## Supplied passage:
+-------+
Further, an order vector corresponding to the entry in the load
queue may be generated based on previous entries' order bits (block
180). That is, order bits in the generated order vector may be
present for orderable operations such as load acquires, memory
fences and the like. In one embodiment, the MRQ entry may copy the
O-bits of all previous MRQ entries to generate its order vector.
For example, if five previous MRQ entries are present, each of
which has yet to become globally visible, the order vector for the
sixth entry may include a one value for each of the five previous
MRQ entries. Then, control may pass to diamond 115, as will be
discussed further below. While FIG. 2 shows that a current entry
may be dependent on prior ordering operations in the store queue,
the current entry may also be dependent on prior ordering
operations in the store queue and accordingly, it may also be
determined whether there are any such operations in the store
queue.
[0029] If instead at diamond 105, it is determined that no prior
ordered operations are outstanding in the load queue, it may be
determined whether data is present in a data cache (diamond 110).
If so, the data may be obtained from the data cache (block 118) and
normal processing may continue.
[0030] At diamond 115, it may be determined whether the instruction
is a load acquire operation. If it is not, control may pass to FIG.
3 for obtaining the data (oval 195). If instead at diamond 115 it
is determined that the instruction is a load acquire operation,
control may pass to block 120, where subsequent loads may be forced
to miss in the data cache (block 120). Then, the MRQ entry when
generated may also set its own O-bit (block 150). Such an order bit
may be used by subsequent MRQ entries to determine how to set their
order vector with respect to the currently existing MRQ entries. In
other words, a subsequent load may notice an MRQ entry's O-bit by
setting a corresponding bit in its order vector accordingly. Next,
control may pass to oval 195, which corresponds to FIG. 3,
discussed below.
+-------+
## Dataset content:
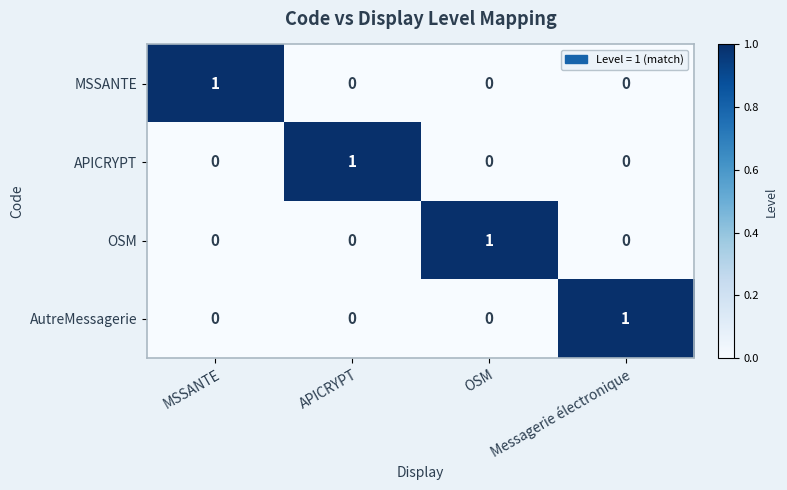

How many series are shown in this chart?

4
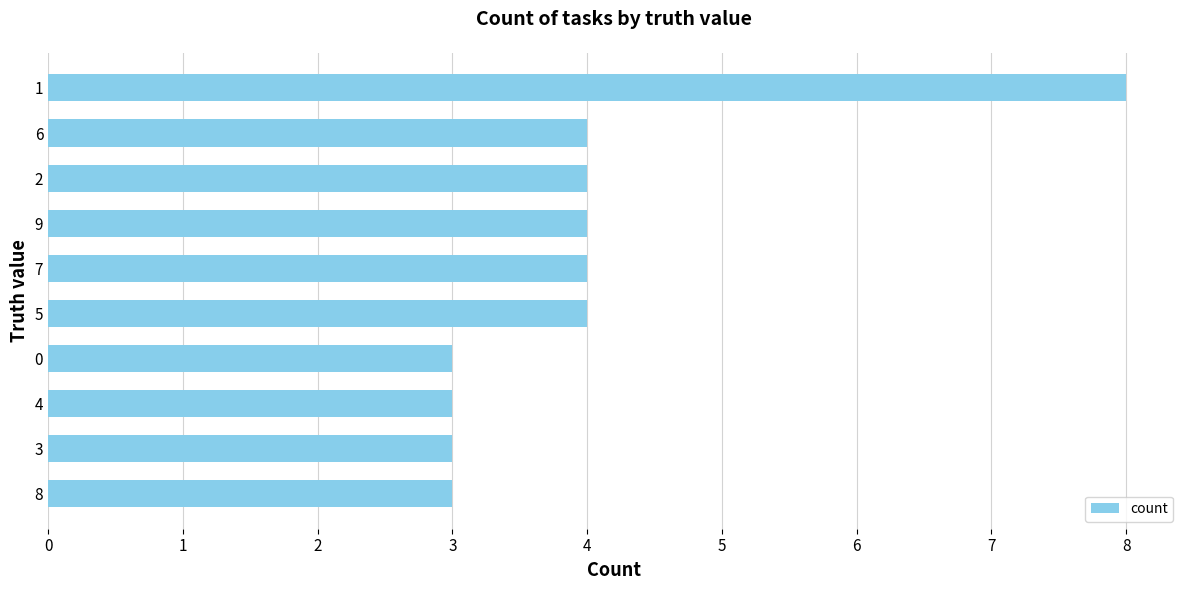

Count the number of data series in this chart.

1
+-------+
## Exercise details:
Continue the patent passage above on ordering loads through the memory request queue, starting immediately after its final sentence.

## Exercise result:
[0031] While not shown in FIG. 2, in certain embodiments,
subsequent load instructions may be stored in an MRQ entry and
generate an O-bit and an order vector corresponding thereto. That
is, subsequent loads may determine how to set their order vector by
copying the O-bits of existing MRQ entries (i.e., a subsequent load
will notice the load acquire's O-bit by setting the corresponding
bit in its MRQ entry's order vector). While not shown in FIG. 2, it
is to be understood that subsequent (i.e., non-release) stores may
determine how to set their order vector the same way loads do,
based on MRQ entries' O-bits.
[0032] Referring now to FIG. 3, shown is a flow diagram of a method
of loading data in accordance with one embodiment of the present
invention. As shown in FIG. 3, method 200 may begin with a load
data operation (oval 205). Next, data may be received from the
memory hierarchy corresponding to the load instruction (block 210).
Such data may reside in various locations of a memory hierarchy,
such as system memory or a cache associated therewith, or an on or
off-chip cache associated with a processor. When the data is
received from the memory hierarchy, it may be stored in data cache,
or other temporary storage location.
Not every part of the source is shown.